そんな昴としずくを大慈が発見するのも、何のヒントも無いはずなので強引さが否めない。
大慈は子供たちを見つけても「2人を生かせてやりたい」と言い、隠れて尾行するんだけど、これは全く賛同できないし。
そんな無責任なことをやっているから、しずくは吊り橋から激流へ落下しそうになっているじゃねえか。

終盤に入ると、「ホロケシは存在した、ウルルのお母さんが現れた」という展開が訪れる。
ハッピーエンドにするなら他に選択肢は無いと思うけど、あまりにもファンタジーが強すぎて、っていうか御都合主義が強すぎて、まるで乗れないのよね(まあ御都合主義が強いのは、そこに限ったことじゃないけど)。
しかも、映像演出も手伝って、すんげえ陳腐なシーンになっているし。
あと、オオカミが母親と子供の2匹しか存在していないとすれば、早い内に絶滅してしまうでしょ。
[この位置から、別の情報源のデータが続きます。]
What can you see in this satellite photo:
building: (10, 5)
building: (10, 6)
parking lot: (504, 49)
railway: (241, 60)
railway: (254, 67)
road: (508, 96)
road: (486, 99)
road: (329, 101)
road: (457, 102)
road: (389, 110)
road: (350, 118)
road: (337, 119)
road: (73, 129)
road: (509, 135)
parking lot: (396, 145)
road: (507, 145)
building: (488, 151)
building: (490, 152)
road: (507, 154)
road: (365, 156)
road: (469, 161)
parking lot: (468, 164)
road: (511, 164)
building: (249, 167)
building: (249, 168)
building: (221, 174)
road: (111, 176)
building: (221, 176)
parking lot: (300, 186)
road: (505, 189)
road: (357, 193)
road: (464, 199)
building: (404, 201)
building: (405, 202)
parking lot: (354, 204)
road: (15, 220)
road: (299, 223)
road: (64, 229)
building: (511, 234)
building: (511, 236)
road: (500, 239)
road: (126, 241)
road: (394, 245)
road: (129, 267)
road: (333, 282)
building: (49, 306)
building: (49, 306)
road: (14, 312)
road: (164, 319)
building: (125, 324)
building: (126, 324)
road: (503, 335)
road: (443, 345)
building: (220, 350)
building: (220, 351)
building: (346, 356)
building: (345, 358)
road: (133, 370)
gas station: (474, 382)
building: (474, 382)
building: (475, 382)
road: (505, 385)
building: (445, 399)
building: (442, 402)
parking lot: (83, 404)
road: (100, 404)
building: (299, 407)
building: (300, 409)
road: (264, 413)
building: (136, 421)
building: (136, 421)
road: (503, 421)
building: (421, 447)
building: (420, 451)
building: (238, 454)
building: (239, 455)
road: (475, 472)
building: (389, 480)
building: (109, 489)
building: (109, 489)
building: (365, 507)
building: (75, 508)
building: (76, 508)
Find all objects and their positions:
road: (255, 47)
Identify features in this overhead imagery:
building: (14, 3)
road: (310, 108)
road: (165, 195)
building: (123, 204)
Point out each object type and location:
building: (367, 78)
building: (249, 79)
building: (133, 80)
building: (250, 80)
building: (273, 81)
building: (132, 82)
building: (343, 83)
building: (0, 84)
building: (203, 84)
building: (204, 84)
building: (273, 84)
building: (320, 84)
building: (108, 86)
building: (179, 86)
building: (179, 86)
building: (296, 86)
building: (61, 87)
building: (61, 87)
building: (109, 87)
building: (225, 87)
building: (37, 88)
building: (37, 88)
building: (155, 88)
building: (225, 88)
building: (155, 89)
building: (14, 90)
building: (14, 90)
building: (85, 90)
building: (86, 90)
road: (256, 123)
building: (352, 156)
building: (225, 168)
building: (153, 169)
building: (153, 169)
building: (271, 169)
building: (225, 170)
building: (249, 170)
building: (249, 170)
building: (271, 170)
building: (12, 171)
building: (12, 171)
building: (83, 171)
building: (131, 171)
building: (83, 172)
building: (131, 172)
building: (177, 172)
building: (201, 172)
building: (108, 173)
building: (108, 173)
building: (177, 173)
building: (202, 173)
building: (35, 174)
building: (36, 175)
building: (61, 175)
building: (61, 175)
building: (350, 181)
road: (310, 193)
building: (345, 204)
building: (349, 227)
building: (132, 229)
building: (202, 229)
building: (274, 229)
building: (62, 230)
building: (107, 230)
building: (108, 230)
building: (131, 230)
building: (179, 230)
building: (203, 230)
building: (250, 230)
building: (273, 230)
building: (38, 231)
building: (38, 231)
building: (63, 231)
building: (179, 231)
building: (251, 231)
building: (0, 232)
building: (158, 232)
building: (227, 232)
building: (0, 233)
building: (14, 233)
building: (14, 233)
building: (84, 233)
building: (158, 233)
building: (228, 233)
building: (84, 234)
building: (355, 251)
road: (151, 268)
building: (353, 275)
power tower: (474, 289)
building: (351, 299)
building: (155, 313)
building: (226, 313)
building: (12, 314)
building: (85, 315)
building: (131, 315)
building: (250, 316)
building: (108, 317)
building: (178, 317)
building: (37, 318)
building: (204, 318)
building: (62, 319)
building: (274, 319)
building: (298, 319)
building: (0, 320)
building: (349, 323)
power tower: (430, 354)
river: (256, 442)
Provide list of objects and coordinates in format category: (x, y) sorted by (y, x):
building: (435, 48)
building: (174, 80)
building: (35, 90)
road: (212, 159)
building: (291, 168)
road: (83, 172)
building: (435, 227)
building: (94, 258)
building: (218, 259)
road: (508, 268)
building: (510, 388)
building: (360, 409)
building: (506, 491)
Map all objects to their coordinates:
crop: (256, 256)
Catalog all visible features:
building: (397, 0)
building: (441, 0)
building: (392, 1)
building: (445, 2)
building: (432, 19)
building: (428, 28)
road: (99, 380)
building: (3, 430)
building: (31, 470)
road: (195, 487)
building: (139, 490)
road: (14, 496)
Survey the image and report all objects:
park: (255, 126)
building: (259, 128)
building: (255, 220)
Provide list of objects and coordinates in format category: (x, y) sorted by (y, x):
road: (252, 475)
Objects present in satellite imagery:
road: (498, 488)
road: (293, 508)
だからホントにオオカミのことを考えたら、そのまま見送るのが正しい選択とは言えないんじゃないか。ちゃんと群れで生活していることが確認できれば別だけどさ。

なかなか去ろうとしないウルルを見た昴は、なぜかリュックに瓶ごと入れていたビー玉を取り出し、投げ付けて追い払おうとする。しずくも後に続き、2人で泣きながらビー玉を投げ付ける。
一応は「感動のシーン」として演出しているけど、ちょっと無理。
だって、それは明らかに動物虐待でしょ。
大慈は鳥を放す時に爆竹を使っていたけど、近くに投げて脅かしただけだ。それに対して、ビー玉は思い切り命中させちゃってるからね。